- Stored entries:
──────────
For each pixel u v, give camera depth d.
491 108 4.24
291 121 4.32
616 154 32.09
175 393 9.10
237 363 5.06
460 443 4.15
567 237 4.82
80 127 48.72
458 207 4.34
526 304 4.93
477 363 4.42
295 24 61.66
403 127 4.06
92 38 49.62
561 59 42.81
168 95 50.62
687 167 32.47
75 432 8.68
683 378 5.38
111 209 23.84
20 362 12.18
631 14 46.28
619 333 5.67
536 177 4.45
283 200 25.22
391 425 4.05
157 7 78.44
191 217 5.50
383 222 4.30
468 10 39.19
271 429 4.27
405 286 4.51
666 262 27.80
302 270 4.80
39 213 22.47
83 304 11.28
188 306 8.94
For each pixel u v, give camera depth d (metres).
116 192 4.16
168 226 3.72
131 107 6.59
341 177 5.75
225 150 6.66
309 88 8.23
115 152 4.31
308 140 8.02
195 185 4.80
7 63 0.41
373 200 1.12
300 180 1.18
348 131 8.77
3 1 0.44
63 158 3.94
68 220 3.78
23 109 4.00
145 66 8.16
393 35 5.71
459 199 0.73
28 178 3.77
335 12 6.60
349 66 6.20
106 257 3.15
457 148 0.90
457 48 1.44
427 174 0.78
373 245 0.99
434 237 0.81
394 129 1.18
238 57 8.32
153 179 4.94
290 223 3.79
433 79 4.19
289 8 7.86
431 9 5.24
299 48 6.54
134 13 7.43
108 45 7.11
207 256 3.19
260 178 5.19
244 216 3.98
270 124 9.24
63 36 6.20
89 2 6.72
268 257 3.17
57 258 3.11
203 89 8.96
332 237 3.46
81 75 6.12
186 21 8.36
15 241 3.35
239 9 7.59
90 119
──────────
- What is needed: Answer with a single number, the count of lines in the data that contain "depth".

- Response below: 2